Chemistry and electrochemistry of environment-assisted cracking of an aluminum-zinc-magnesium-copper alloy

The mechanism of environment-assisted cracking (EAC) of 7xxx-series alloys is unclear, involving uncertain contributions of hydrogen embrittlement (HE) and anodic dissolution (AD). Fundamental understanding of the EAC mechanism is lacking in part because the role of the crack environment is not well understood. The objective of this research was to characterize and understand the role of the crack chemistry and electrochemistry during aqueous EAC of AA 7050.; The crack environment can differ significantly from bulk conditions.
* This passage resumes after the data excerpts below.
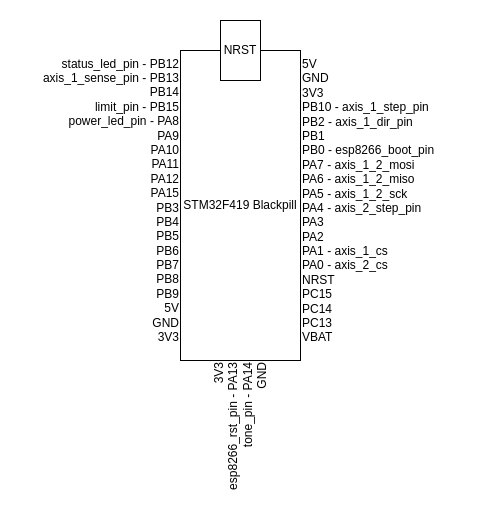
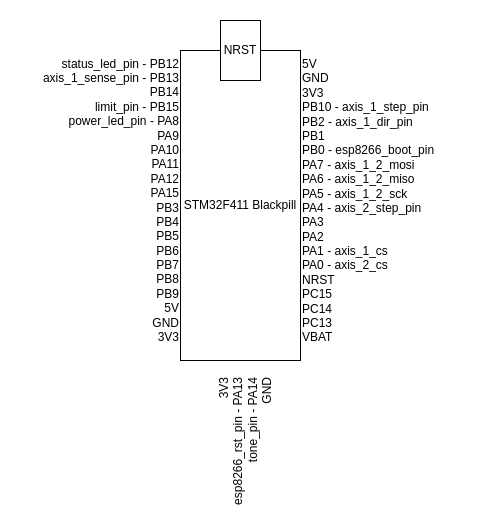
  <mxCell id="0" />
  <mxCell id="1" parent="0" />
- <mxCell id="2" value="STM32F419 Blackpill" style="rounded=0;whiteSpace=wrap;html=1;" vertex="1" parent="1"><mxGeometry x="180" y="50" width="120" height="310" as="geometry" /></mxCell>
+ <mxCell id="2" value="STM32F411 Blackpill" style="rounded=0;whiteSpace=wrap;html=1;" vertex="1" parent="1"><mxGeometry x="180" y="50" width="120" height="310" as="geometry" /></mxCell>
  <mxCell id="3" value="NRST" style="rounded=0;whiteSpace=wrap;html=1;" vertex="1" parent="1"><mxGeometry x="220" y="20" width="40" height="60" as="geometry" /></mxCell>
  <mxCell id="4" value="status_led_pin - PB12&lt;br&gt;axis_1_sense_pin - PB13&lt;br&gt;PB14&lt;br&gt;limit_pin - PB15&lt;br&gt;power_led_pin - PA8&lt;br&gt;PA9&lt;br&gt;PA10&lt;br&gt;PA11&lt;br&gt;PA12&lt;br&gt;PA15&lt;br&gt;PB3&lt;br&gt;PB4&lt;br&gt;PB5&lt;br&gt;PB6&lt;br&gt;PB7&lt;br&gt;PB8&lt;br&gt;PB9&lt;br&gt;5V&lt;br&gt;GND&lt;br&gt;3V3" style="text;html=1;align=right;verticalAlign=middle;resizable=0;points=[];autosize=1;strokeColor=none;fillColor=none;" vertex="1" parent="1"><mxGeometry x="20" y="50" width="160" height="300" as="geometry" /></mxCell>
  <mxCell id="5" value="&lt;div style=&quot;&quot;&gt;&lt;span style=&quot;background-color: initial;&quot;&gt;5V&lt;/span&gt;&lt;/div&gt;&lt;div style=&quot;&quot;&gt;&lt;span style=&quot;background-color: initial;&quot;&gt;GND&lt;/span&gt;&lt;/div&gt;&lt;div style=&quot;&quot;&gt;&lt;span style=&quot;background-color: initial;&quot;&gt;3V3&lt;/span&gt;&lt;/div&gt;&lt;div style=&quot;&quot;&gt;&lt;span style=&quot;background-color: initial;&quot;&gt;PB10 - axis_1_step_pin&lt;/span&gt;&lt;/div&gt;&lt;div style=&quot;&quot;&gt;&lt;span style=&quot;background-color: initial;&quot;&gt;PB2 - axis_1_dir_pin&lt;/span&gt;&lt;/div&gt;&lt;div style=&quot;&quot;&gt;&lt;span style=&quot;background-color: initial;&quot;&gt;PB1&lt;/span&gt;&lt;/div&gt;&lt;div style=&quot;&quot;&gt;&lt;span style=&quot;background-color: initial;&quot;&gt;PB0 - esp8266&lt;/span&gt;&lt;span style=&quot;background-color: initial;&quot;&gt;_boot_pin&lt;/span&gt;&lt;/div&gt;&lt;div style=&quot;&quot;&gt;&lt;span style=&quot;background-color: initial;&quot;&gt;PA7 - axis_1_2_mosi&lt;/span&gt;&lt;/div&gt;&lt;div style=&quot;&quot;&gt;&lt;span style=&quot;background-color: initial;&quot;&gt;PA6 - axis_1_2_miso&lt;/span&gt;&lt;/div&gt;&lt;div style=&quot;&quot;&gt;&lt;span style=&quot;background-color: initial;&quot;&gt;PA5 - axis_1_2_sck&lt;/span&gt;&lt;/div&gt;&lt;div style=&quot;&quot;&gt;&lt;span style=&quot;background-color: initial;&quot;&gt;PA4 - axis_2_step_pin&lt;/span&gt;&lt;/div&gt;&lt;div style=&quot;&quot;&gt;&lt;span style=&quot;background-color: initial;&quot;&gt;PA3&lt;/span&gt;&lt;/div&gt;&lt;div style=&quot;&quot;&gt;&lt;span style=&quot;background-color: initial;&quot;&gt;PA2&lt;/span&gt;&lt;/div&gt;&lt;div style=&quot;&quot;&gt;&lt;span style=&quot;background-color: initial;&quot;&gt;PA1 - axis_1_cs&lt;/span&gt;&lt;/div&gt;&lt;div style=&quot;&quot;&gt;&lt;span style=&quot;background-color: initial;&quot;&gt;PA0 - axis_2_cs&lt;/span&gt;&lt;/div&gt;&lt;div style=&quot;&quot;&gt;&lt;span style=&quot;background-color: initial;&quot;&gt;NRST&lt;/span&gt;&lt;/div&gt;&lt;div style=&quot;&quot;&gt;&lt;span style=&quot;background-color: initial;&quot;&gt;PC15&lt;/span&gt;&lt;/div&gt;&lt;div style=&quot;&quot;&gt;&lt;span style=&quot;background-color: initial;&quot;&gt;PC14&lt;/span&gt;&lt;/div&gt;&lt;div style=&quot;&quot;&gt;&lt;span style=&quot;background-color: initial;&quot;&gt;PC13&lt;/span&gt;&lt;/div&gt;&lt;div style=&quot;&quot;&gt;&lt;span style=&quot;background-color: initial;&quot;&gt;VBAT&lt;/span&gt;&lt;/div&gt;&lt;div&gt;&lt;span style=&quot;background-color: initial;&quot;&gt;&lt;br&gt;&lt;/span&gt;&lt;/div&gt;" style="rounded=0;whiteSpace=wrap;html=1;strokeColor=none;verticalAlign=top;align=left;fillColor=none;" vertex="1" parent="1"><mxGeometry x="300" y="50" width="170" height="310" as="geometry" /></mxCell>
- <mxCell id="6" value="&lt;div style=&quot;&quot;&gt;3V3&lt;/div&gt;&lt;div style=&quot;&quot;&gt;esp8266_rst_pin - PA13&lt;/div&gt;&lt;div style=&quot;&quot;&gt;tone_pin - PA14&lt;/div&gt;&lt;div style=&quot;&quot;&gt;GND&lt;/div&gt;" style="rounded=0;whiteSpace=wrap;html=1;strokeColor=none;verticalAlign=top;align=right;fillColor=none;horizontal=0;" vertex="1" parent="1"><mxGeometry x="205" y="360" width="70" height="140" as="geometry" /></mxCell>
+ <mxCell id="6" value="&lt;div style=&quot;&quot;&gt;3V3&lt;/div&gt;&lt;div style=&quot;&quot;&gt;esp8266_rst_pin - PA13&lt;/div&gt;&lt;div style=&quot;&quot;&gt;tone_pin - PA14&lt;/div&gt;&lt;div style=&quot;&quot;&gt;GND&lt;/div&gt;" style="rounded=0;whiteSpace=wrap;html=1;strokeColor=none;verticalAlign=top;align=right;fillColor=none;horizontal=0;" vertex="1" parent="1"><mxGeometry x="210" y="375" width="70" height="140" as="geometry" /></mxCell>
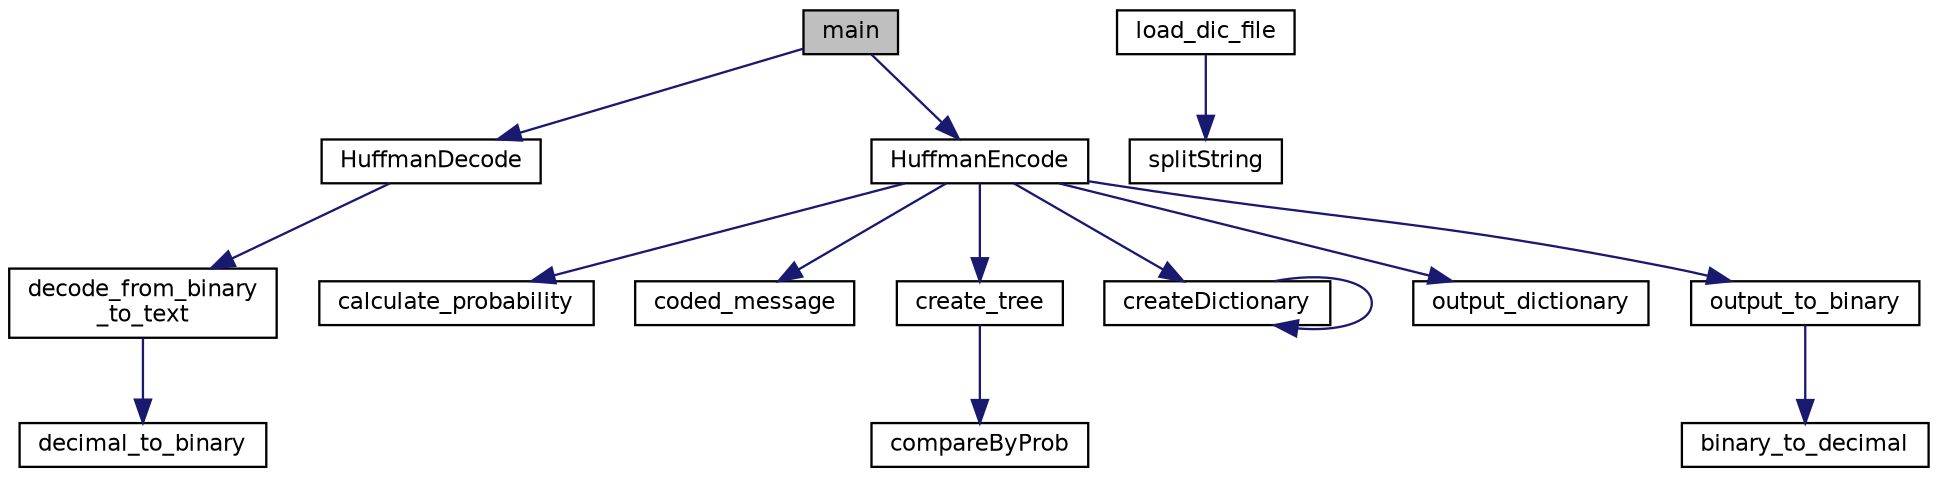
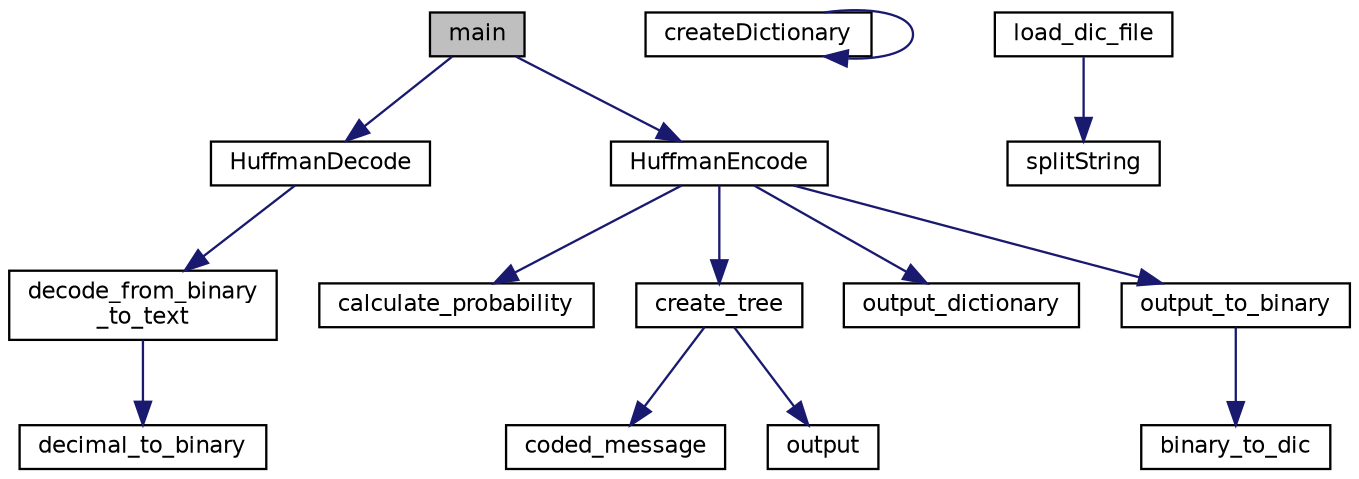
  digraph {
    rankdir=TB
    node [color=black fillcolor=white fontname=Helvetica fontsize=10 shape=record style=filled]
    edge [color=midnightblue fontname=Helvetica fontsize=10 labelfontname=Helvetica labelfontsize=10 style=solid]
    n1 [fillcolor=grey75 fontcolor=black height=0.2 label=main width=0.4]
    n2 [height=0.2 label=HuffmanDecode width=0.4]
    n3 [height=0.2 label=HuffmanEncode width=0.4]
    n4 [height=0.2 label="decode_from_binary\l_to_text" width=0.4]
    n5 [height=0.2 label=calculate_probability width=0.4]
    n6 [height=0.2 label=coded_message width=0.4]
    n7 [height=0.2 label=create_tree width=0.4]
    n8 [height=0.2 label=createDictionary width=0.4]
    n9 [height=0.2 label=output_dictionary width=0.4]
    n10 [height=0.2 label=output_to_binary width=0.4]
    n11 [height=0.2 label=decimal_to_binary width=0.4]
    n12 [height=0.2 label=load_dic_file width=0.4]
    n13 [height=0.2 label=splitString width=0.4]
-   n14 [height=0.2 label=compareByProb width=0.4]
-   n15 [height=0.2 label=binary_to_decimal width=0.4]
+   n14 [height=0.2 label=output width=0.4]
+   n15 [height=0.2 label=binary_to_dic width=0.4]
    n1 -> n2
    n1 -> n3
    n2 -> n4
    n3 -> n5
-   n3 -> n6
+   n7 -> n6
    n3 -> n7
-   n3 -> n8
    n3 -> n9
    n3 -> n10
    n4 -> n11
    n7 -> n14
    n8 -> n8
    n10 -> n15
    n12 -> n13
  }
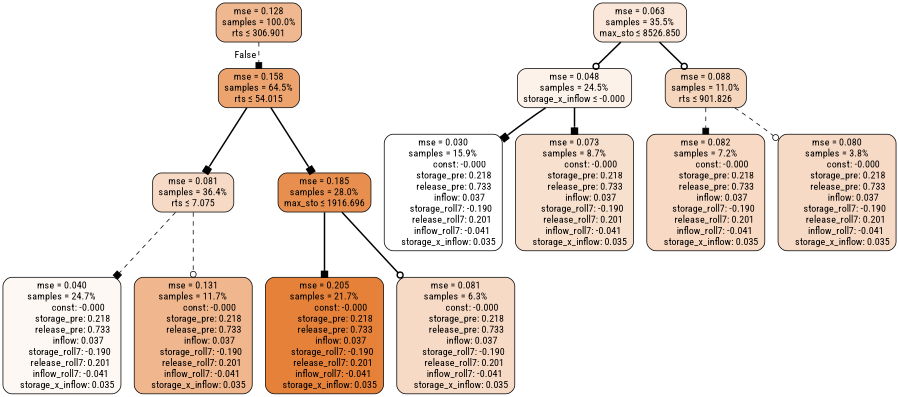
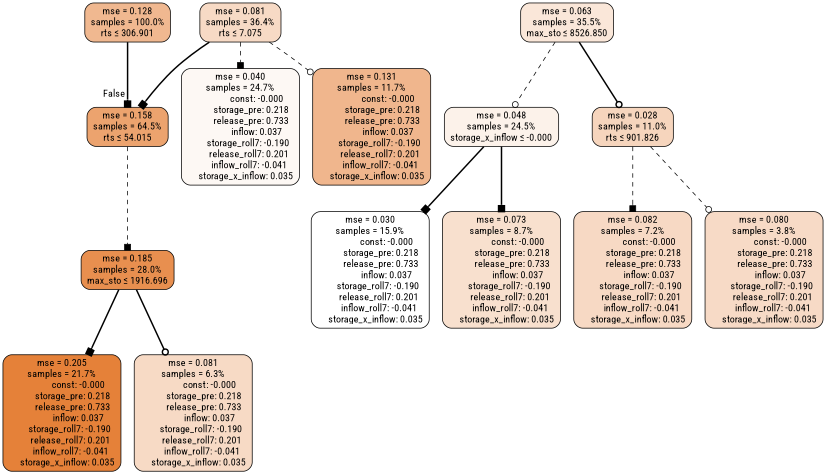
  digraph {
    fontname="Roboto Condensed"
    node [color=black fillcolor="#f7dac5" fontname="Roboto Condensed" shape=rectangle style="filled, rounded"]
    edge [arrowhead=box fontname="Roboto Condensed" style=bold]
    n1 [fillcolor="#f0b890" label="mse = 0.128\nsamples = 100.0%\nrts &le; 306.901"]
    n2 [fillcolor="#eca36e" label="mse = 0.158\nsamples = 64.5%\nrts &le; 54.015"]
    n3 [label="mse = 0.081\nsamples = 36.4%\nrts &le; 7.075"]
    n4 [fillcolor="#e88f4f" label="mse = 0.185\nsamples = 28.0%\nmax_sto &le; 1916.696"]
    n5 [fillcolor="#fae7d9" label="mse = 0.063\nsamples = 35.5%\nmax_sto &le; 8526.850"]
    n6 [fillcolor="#fcf2ea" label="mse = 0.048\nsamples = 24.5%\nstorage_x_inflow &le; -0.000"]
-   n7 [fillcolor="#f6d5bd" label="mse = 0.088\nsamples = 11.0%\nrts &le; 901.826"]
+   n7 [fillcolor="#f6d5bd" label="mse = 0.028\nsamples = 11.0%\nrts &le; 901.826"]
    n8 [fillcolor="#fdf8f4" label="mse = 0.040\nsamples = 24.7%\n               const: -0.000\n          storage_pre: 0.218\n          release_pre: 0.733\n               inflow: 0.037\n       storage_roll7: -0.190\n        release_roll7: 0.201\n        inflow_roll7: -0.041\n     storage_x_inflow: 0.035"]
    n9 [fillcolor="#f0b68d" label="mse = 0.131\nsamples = 11.7%\n               const: -0.000\n          storage_pre: 0.218\n          release_pre: 0.733\n               inflow: 0.037\n       storage_roll7: -0.190\n        release_roll7: 0.201\n        inflow_roll7: -0.041\n     storage_x_inflow: 0.035"]
    n10 [fillcolor="#e58139" label="mse = 0.205\nsamples = 21.7%\n               const: -0.000\n          storage_pre: 0.218\n          release_pre: 0.733\n               inflow: 0.037\n       storage_roll7: -0.190\n        release_roll7: 0.201\n        inflow_roll7: -0.041\n     storage_x_inflow: 0.035"]
    n11 [label="mse = 0.081\nsamples = 6.3%\n               const: -0.000\n          storage_pre: 0.218\n          release_pre: 0.733\n               inflow: 0.037\n       storage_roll7: -0.190\n        release_roll7: 0.201\n        inflow_roll7: -0.041\n     storage_x_inflow: 0.035"]
    n12 [fillcolor="#ffffff" label="mse = 0.030\nsamples = 15.9%\n               const: -0.000\n          storage_pre: 0.218\n          release_pre: 0.733\n               inflow: 0.037\n       storage_roll7: -0.190\n        release_roll7: 0.201\n        inflow_roll7: -0.041\n     storage_x_inflow: 0.035"]
    n13 [fillcolor="#f8e0ce" label="mse = 0.073\nsamples = 8.7%\n               const: -0.000\n          storage_pre: 0.218\n          release_pre: 0.733\n               inflow: 0.037\n       storage_roll7: -0.190\n        release_roll7: 0.201\n        inflow_roll7: -0.041\n     storage_x_inflow: 0.035"]
    n14 [fillcolor="#f7d9c4" label="mse = 0.082\nsamples = 7.2%\n               const: -0.000\n          storage_pre: 0.218\n          release_pre: 0.733\n               inflow: 0.037\n       storage_roll7: -0.190\n        release_roll7: 0.201\n        inflow_roll7: -0.041\n     storage_x_inflow: 0.035"]
    n15 [fillcolor="#f7dac6" label="mse = 0.080\nsamples = 3.8%\n               const: -0.000\n          storage_pre: 0.218\n          release_pre: 0.733\n               inflow: 0.037\n       storage_roll7: -0.190\n        release_roll7: 0.201\n        inflow_roll7: -0.041\n     storage_x_inflow: 0.035"]
-   n1 -> n2 [headlabel=False labelangle=45 labeldistance=2.5 style=dashed]
-   n2 -> n3
-   n2 -> n4
+   n1 -> n2 [headlabel=False labelangle=45 labeldistance=2.5]
+   n3 -> n2
+   n2 -> n4 [style=dashed]
    n3 -> n8 [style=dashed]
    n3 -> n9 [arrowhead=odot style=dashed]
    n4 -> n10
    n4 -> n11 [arrowhead=odot]
-   n5 -> n6 [arrowhead=odot]
+   n5 -> n6 [arrowhead=odot style=dashed]
    n5 -> n7 [arrowhead=odot]
    n6 -> n12
    n6 -> n13
    n7 -> n14 [style=dashed]
    n7 -> n15 [arrowhead=odot style=dashed]
  }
Cations, produced by AD, hydrolyze causing local acidification; anions from the bulk electrolyte concentrate within the crack to maintain charge neutrality; ohmic potential drop results from ion migration and diffusion. A positive correlation exists between da/dt and [Al3+]_Tip in chromate-chloride electrolyte wherein tip dissolution dominates flank corrosion in establishing the crack chemistry. Tip pH was 2 to 4 and determined by the reaction Al3+ + H ₂O = AlOH2+ + H+. The tip potential (E_Tip) was approximately −0.90 V_SCE and independent of E_App . The low E_Tip and pH promote H+ reduction, generating atomic and molecular H. Hydrogen bubbles restrict ion movement, substantially increasing the effective crack resistance over bulk conditions. Absorbed atomic hydrogen facilitates HE.; The spontaneous transition from slow, incubation to high-rate da/dt coincides with the establishment of a critical aggressive tip chemistry and tip depolarization. Development of the critical occluded chemistry necessary for accelerated da/dt is a competitive process between opposing forces: AD, hydrolysis and migration promote an aggressive environment whereas diffusion reduces concentration gradients, thereby retarding the formation of an aggressive chemistry.; Quantitative assessment of the contribution of tip dissolution to crack advance is hindered by a lack of knowledge of two key parameters: the tip corrosion front height and the effective crack conductivity. Modeling of the E_Crack distribution reveals that, for a reasonable range of values of these two unknowns, the crack tip dissolution kinetics are sufficient to account for substantial fraction of the observed da/dt of peak-aged AA 7050. However, modeling also indicates that AD cannot account for the strong E _App-dependence of da/dt, suggesting that HE also plays a significant role in the crack tip damage mechanism.